Mon quotidien d’infirmière à Haïti

Solène

infirmière en Haïti

Cela fait maintenant six mois que je travaille au dispensaire Saint Antoine d’Abacou. Nous sommes deux infirmières (une sœur brésilienne et moi) ainsi qu’une secrétaire haïtienne pour assurer chaque jour 15 à 25 consultations de médecine générale, de pansement et d’urgence.  Nous nous partageons aussi les tâches administratives, d’intendance et de maintenance de ce petit centre de santé.

Nous sommes obligées de faire payer les consultations et de vendre les médicaments pour assurer la durabilité du dispensaire, car bien que nous recevions des donations de traitements et de matériel, il nous manque toujours certains produits que nous devons acheter en pharmacie de ville. Les patients n’ont généralement que très peu d’argent et essaient de négocier le prix ; alors nous faisons souvent un geste, ou bien crédit, puis ils reviennent parfois quelques jours plus tard avec des fruits en cadeau pour nous remercier.

Parfois, et surtout depuis ces derniers mois avec la sécheresse, les patients mangent très peu, une seule fois par jour et privilégient l’achat de médicaments tels que les vitamines pour compenser le manque en apports nutritionnels. Même s’ils se trouvent dans une grande misère, ils gardent une dignité impressionnante : ils restent toujours calmes, ont le sourire, sont bien habillés, propres. Bien sûr, il arrive que certains craquent, comme cette grand-mère qui, seule à s’occuper de 4 de ses petits-enfants, sans parents, sans mari, est arrivée en pleurant avec son petit-fils malade, après 5h de marche à pied.

Nous faisons aussi des accouchements même si les femmes ici accouchent plus à la maison, seules ou à l’aide d’accoucheurs locaux. J’ai eu la chance d’en réaliser un environ un mois après mon arrivée. Ce fut indéniablement le plus beau moment de ma carrière.

J’ai appris à faire des sutures ici. C’est essentiel car nous recevons beaucoup de patients victimes d’accidents de machettes, de moto, de blessures à l’issue de bagarres, d’enfants tombés qui se sont ouvert ou encore de pêcheurs qui se sont pris un hameçon dans la chair. Nous envoyons les blessures majeures à l’hôpital, les cas les plus graves nécessitant des examens ou une hospitalisation, mais il se trouve à une heure de route d’ici en voiture alors nous tentons de gérer en premier lieu l’urgence. Malheureusement, rares sont ceux qui peuvent se permettre d’aller à l’hôpital car il coûte très cher et la sécurité sociale ici est inexistante. Alors l’espoir qu’ils mettent en nous pour les guérir relève parfois de la croyance au miracle. Mais c’est aussi cet espoir-là qui permet à certains de s’en sortir, je dois l’admettre, je ne sais pas comment ! J’ai été plus d’une fois scotchée par la capacité de rétablissement des haïtiens que nous prenons en charge.

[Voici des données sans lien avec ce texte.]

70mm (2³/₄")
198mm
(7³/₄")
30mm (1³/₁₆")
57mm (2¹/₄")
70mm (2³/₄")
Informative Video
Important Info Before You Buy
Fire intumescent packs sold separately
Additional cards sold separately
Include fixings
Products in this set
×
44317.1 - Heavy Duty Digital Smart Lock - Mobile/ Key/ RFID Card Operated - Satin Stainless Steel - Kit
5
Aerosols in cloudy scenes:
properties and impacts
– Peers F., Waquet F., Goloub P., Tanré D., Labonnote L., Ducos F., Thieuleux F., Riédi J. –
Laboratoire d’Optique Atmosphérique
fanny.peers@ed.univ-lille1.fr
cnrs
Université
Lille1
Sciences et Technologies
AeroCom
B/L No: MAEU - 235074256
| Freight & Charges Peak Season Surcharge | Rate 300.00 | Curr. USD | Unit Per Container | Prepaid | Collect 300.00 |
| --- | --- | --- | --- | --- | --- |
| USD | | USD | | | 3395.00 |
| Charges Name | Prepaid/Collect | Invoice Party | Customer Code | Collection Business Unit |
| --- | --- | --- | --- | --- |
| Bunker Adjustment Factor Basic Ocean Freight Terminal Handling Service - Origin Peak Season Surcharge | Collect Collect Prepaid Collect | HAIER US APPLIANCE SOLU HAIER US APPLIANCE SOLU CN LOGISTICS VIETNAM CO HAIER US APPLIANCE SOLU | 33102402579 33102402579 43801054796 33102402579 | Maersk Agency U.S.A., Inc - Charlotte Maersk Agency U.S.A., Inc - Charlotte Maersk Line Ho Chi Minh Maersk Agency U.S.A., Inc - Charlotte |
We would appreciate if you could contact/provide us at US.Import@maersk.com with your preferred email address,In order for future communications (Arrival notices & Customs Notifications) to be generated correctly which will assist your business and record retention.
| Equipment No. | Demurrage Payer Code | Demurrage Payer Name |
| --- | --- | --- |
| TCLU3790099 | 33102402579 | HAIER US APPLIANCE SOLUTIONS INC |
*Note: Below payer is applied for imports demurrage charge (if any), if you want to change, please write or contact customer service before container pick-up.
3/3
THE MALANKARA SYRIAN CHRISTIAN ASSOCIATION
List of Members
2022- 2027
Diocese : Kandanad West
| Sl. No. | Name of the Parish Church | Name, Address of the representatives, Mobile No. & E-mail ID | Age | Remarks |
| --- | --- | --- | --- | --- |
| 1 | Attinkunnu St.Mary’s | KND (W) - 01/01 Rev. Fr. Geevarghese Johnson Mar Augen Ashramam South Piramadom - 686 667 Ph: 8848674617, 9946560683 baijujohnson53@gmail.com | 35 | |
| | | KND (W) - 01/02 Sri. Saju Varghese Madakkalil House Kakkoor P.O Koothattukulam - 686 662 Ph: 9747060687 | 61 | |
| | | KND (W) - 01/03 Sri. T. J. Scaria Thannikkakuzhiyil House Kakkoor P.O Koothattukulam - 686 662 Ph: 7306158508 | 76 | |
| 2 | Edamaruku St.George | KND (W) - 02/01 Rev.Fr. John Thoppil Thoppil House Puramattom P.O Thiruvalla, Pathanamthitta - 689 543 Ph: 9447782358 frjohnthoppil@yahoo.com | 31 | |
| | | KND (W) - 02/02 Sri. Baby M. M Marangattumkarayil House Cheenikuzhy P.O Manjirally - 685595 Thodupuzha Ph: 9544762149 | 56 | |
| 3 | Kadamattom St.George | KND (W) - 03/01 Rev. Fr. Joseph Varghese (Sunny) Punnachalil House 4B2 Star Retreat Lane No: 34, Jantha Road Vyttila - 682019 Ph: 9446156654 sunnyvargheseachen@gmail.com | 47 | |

Cette expérience de volontariat avec la DCC est très intéressante dans la mesure où je suis en immersion au sein de la population locale, au beau milieu de la campagne haïtienne et je perds tous mes repères culturels. Contrairement à Paris où nous avons l’habitude d’accueillir ou de coexister avec un bon nombre d’étrangers, à présent c’est moi l’étrangère et cela va avec des avantages mais aussi des inconvénients ; clichés impossibles à défaire, représentation de l’exotisme, de la personne vulnérable que l’on va aider plus volontiers dans la rue… Il est bon d’inverser un peu les rôles et de vivre l’expérience d’essayer de s’intégrer dans un système qui m’est totalement inconnu. Je dois reconnaître que ça n’est pas facile, mais passionnant, et que j’en apprends beaucoup sur moi-même.